Question 2.10: In Fig. 2-13, vS = Vm sin ωt and the diode is ideal. Calcula......
In Fig. 2-13, v_S = V_m \sin ωt and the diode is ideal. Calculate the average value of v_L.
Only one cycle of v_S need be considered. For the positive half-cycle, i_D > 0 and, by voltage division,
v_L = \frac{R_L}{R_L + R_S} (V_m \sin ωt) ≡ V_{Lm} \sin ωt
For the negative half-cycle, the diode is reverse-biased, i_D = 0, and v_L = 0. Hence,
V_{L0} = \frac{1}{2 \pi} \int_0^{2\pi} v_L (ωt) d(ωt) = \frac{1}{2 \pi} \int_0^{\pi} V_{Lm} \sin ωt d(ωt) = \frac{V_{Lm}}{\pi}
Although the half-wave rectifier gives a dc output, current flows through R_L only half the time, and the average value of the output voltage is only 1/\pi = 0.318 times the peak value of the sinusoidal input voltage. The output voltage can be improved by use of a full-wave rectifier (see Problems 2.28 and 2.50).

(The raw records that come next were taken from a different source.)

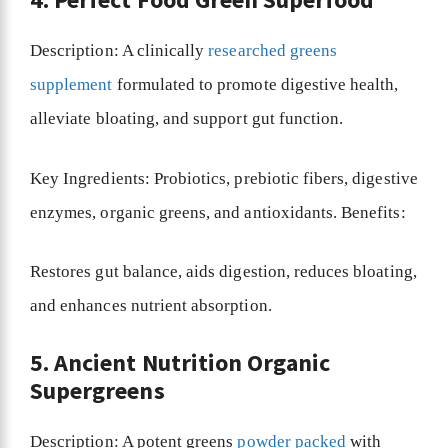
Description: A clinically
researched greens
supplement
formulated to promote digestive health,
alleviate bloating, and support gut function.
Key Ingredients: Probiotics, prebiotic fibers, digestive
enzymes, organic greens, and antioxidants. Benefits:
Restores gut balance, aids digestion, reduces bloating,
and enhances nutrient absorption.
5. Ancient Nutrition Organic
Supergreens
Description: A potent greens
powder packed
with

When rectifiers are used as dc power supplies, it is desirable that the average value of the output voltage remain nearly constant as the load varies. The degree of constancy is measured as the voltage regulation,
\text{Reg} ≡ \frac{(\text{no-load} V_{L0}) – (\text{full-load} V_{L0})}{\text{full-load} V_{L0}} (2.6)
which is usually expressed as a percentage. Note that 0 percent regulation implies a constant output voltage.